Below are entries; print them exactly from the first line through the one containing "Figure 1. Beas".

═════ Supplied material ═════

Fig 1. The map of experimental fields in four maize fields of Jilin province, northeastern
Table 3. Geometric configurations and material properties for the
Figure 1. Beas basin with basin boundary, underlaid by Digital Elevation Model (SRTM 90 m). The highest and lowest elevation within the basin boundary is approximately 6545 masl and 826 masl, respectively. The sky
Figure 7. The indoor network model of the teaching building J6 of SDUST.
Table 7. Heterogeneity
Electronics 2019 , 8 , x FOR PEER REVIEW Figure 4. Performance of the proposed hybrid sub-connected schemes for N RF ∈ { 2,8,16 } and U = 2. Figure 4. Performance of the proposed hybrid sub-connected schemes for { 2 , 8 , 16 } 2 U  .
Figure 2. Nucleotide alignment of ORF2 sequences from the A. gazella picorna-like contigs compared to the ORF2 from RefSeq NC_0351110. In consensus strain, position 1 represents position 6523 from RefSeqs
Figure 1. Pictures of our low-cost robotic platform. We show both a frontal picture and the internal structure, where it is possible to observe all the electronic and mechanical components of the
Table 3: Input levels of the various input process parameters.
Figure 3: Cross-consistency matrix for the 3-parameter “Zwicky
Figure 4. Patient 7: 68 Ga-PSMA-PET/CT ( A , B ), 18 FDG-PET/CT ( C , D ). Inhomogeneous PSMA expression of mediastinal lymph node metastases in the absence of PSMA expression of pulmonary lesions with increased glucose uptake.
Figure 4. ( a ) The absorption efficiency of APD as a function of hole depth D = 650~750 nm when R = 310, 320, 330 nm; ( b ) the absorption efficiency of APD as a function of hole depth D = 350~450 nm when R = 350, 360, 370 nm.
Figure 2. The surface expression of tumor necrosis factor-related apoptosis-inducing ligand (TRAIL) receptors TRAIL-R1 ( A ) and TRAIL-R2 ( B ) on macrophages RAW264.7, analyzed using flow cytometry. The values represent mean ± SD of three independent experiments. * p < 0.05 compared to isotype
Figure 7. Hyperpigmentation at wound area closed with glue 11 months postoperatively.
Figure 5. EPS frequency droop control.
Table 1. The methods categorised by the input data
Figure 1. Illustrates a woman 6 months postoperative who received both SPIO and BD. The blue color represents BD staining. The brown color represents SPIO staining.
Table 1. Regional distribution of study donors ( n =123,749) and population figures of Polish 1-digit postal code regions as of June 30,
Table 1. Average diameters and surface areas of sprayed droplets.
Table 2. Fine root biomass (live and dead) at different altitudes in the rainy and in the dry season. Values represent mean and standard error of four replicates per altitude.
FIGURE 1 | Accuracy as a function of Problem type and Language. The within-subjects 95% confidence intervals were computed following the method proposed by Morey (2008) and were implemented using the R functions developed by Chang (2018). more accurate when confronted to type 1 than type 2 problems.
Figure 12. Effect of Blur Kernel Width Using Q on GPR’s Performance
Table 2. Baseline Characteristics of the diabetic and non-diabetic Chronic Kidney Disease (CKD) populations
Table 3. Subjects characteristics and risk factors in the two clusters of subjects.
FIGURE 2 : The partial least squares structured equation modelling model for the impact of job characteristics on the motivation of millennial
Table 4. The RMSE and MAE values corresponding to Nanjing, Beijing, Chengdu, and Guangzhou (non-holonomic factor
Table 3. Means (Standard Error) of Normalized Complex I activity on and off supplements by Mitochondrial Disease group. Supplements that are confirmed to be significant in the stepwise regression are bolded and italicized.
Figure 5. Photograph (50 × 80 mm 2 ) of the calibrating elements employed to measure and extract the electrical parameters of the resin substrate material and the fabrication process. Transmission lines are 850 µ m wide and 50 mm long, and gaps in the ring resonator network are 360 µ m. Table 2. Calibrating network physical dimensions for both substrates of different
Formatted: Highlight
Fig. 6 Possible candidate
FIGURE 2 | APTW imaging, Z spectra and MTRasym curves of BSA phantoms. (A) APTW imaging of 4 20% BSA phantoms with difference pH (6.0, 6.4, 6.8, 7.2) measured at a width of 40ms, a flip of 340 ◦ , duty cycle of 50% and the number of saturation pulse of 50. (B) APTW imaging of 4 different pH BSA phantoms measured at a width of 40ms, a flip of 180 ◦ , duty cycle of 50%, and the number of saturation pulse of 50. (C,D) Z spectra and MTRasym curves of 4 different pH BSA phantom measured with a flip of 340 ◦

═════

> [Written solution]:
Fig 1. The map of experimental fields in four maize fields of Jilin province, northeastern
Table 3. Geometric configurations and material properties for the
Figure 1. Beas basin with basin boundary, underlaid by Digital Elevation Model (SRTM 90 m). The highest and lowest elevation within the basin boundary is approximately 6545 masl and 826 masl, respectively. The sky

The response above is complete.